» Material for this task:
######

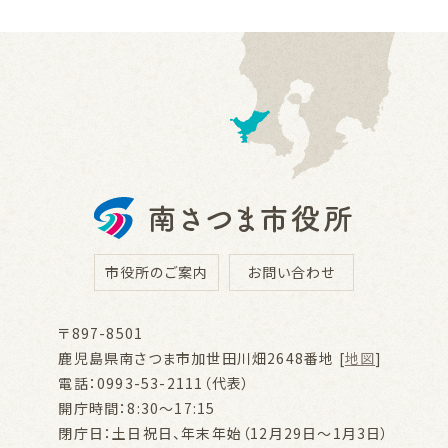
市役所のご案内
お問い合わせ
〒897-8501
鹿児島県南さつま市加世田川畑2648番地 [
地図
]
電話：0993-53-2111（代表）
開庁時間：8:30～17:15
閉庁日：土日祝日、年末年始（12月29日～1月3日）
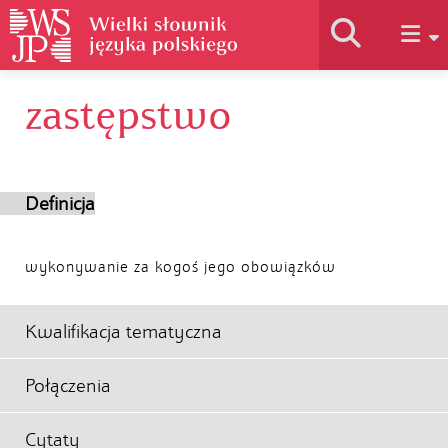
zastępstwo
Historia słownika
Jak korzystać
Definicja
Podstawy naukowe
wykonywanie za kogoś jego obowiązków
Autorzy
Kwalifikacja tematyczna
Połączenia
Cytaty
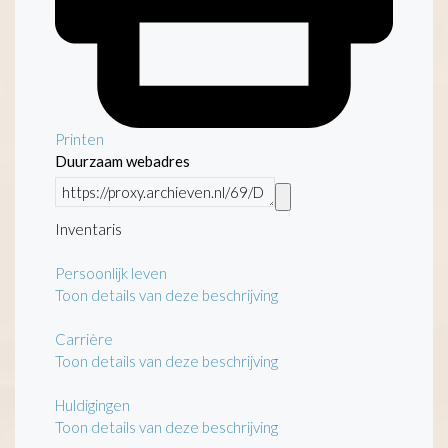
Printen
Duurzaam webadres
Inventaris
Persoonlijk leven
Toon details van deze beschrijving
Carrière
Toon details van deze beschrijving
Huldigingen
Toon details van deze beschrijving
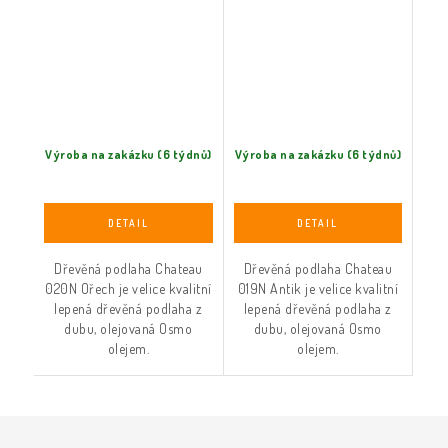
Výroba na zakázku (6 týdnů)
Výroba na zakázku (6 týdnů)
Dřevěná podlaha Chateau
Dřevěná podlaha Chateau
020N Ořech je velice kvalitní
019N Antik je velice kvalitní
lepená dřevěná podlaha z
lepená dřevěná podlaha z
dubu, olejovaná Osmo
dubu, olejovaná Osmo
olejem.
olejem.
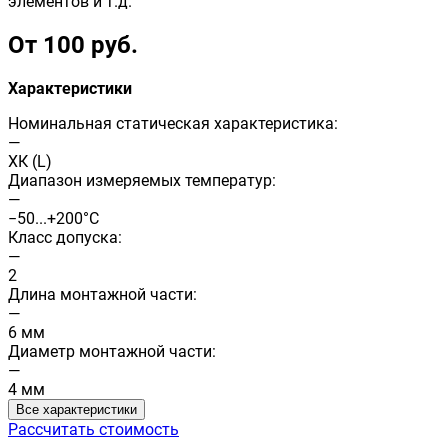
элементов и т.д.
От 100 руб.
Характеристики
Номинальная статическая характеристика:
—
ХК (L)
Диапазон измеряемых температур:
—
−50...+200°С
Класс допуска:
—
2
Длина монтажной части:
—
6 мм
Диаметр монтажной части:
—
4 мм
Все характеристики
Рассчитать стоимость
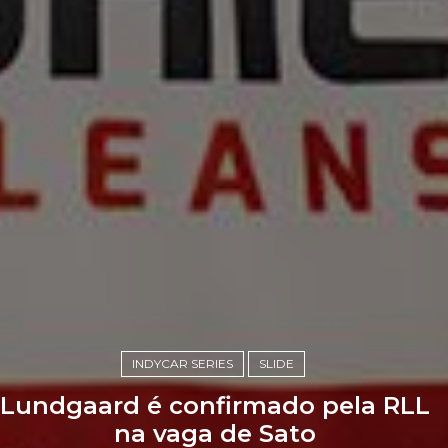
INDYCAR SERIES
SLIDE
Lundgaard é confirmado pela RLL
na vaga de Sato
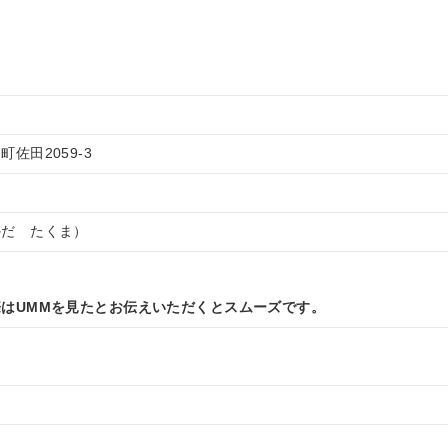
佐田2059-3
かだ たくま）
はUMMを見たとお伝えいただくとスムーズです。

######

» Exercise requirements:
Reproduce the entries above without change, omitting all pictures.

» Response area:
市役所のご案内
お問い合わせ
〒897-8501
鹿児島県南さつま市加世田川畑2648番地 [
地図
]
電話：0993-53-2111（代表）
開庁時間：8:30～17:15
閉庁日：土日祝日、年末年始（12月29日～1月3日）
zastępstwo
Historia słownika
Jak korzystać
Definicja
Podstawy naukowe
wykonywanie za kogoś jego obowiązków
Autorzy
Kwalifikacja tematyczna
Połączenia
Cytaty
Printen
Duurzaam webadres
Inventaris
Persoonlijk leven
Toon details van deze beschrijving
Carrière
Toon details van deze beschrijving
Huldigingen
Toon details van deze beschrijving
Výroba na zakázku (6 týdnů)
Výroba na zakázku (6 týdnů)
Dřevěná podlaha Chateau
Dřevěná podlaha Chateau
020N Ořech je velice kvalitní
019N Antik je velice kvalitní
lepená dřevěná podlaha z
lepená dřevěná podlaha z
dubu, olejovaná Osmo
dubu, olejovaná Osmo
olejem.
olejem.
элементов и т.д.
От 100 руб.
Характеристики
Номинальная статическая характеристика:
—
ХК (L)
Диапазон измеряемых температур:
—
−50...+200°С
Класс допуска:
—
2
Длина монтажной части:
—
6 мм
Диаметр монтажной части:
—
4 мм
Все характеристики
Рассчитать стоимость
INDYCAR SERIES
SLIDE
Lundgaard é confirmado pela RLL
na vaga de Sato
佐田2059-3
かだ たくま）
はUMMを見たとお伝えいただくとスムーズです。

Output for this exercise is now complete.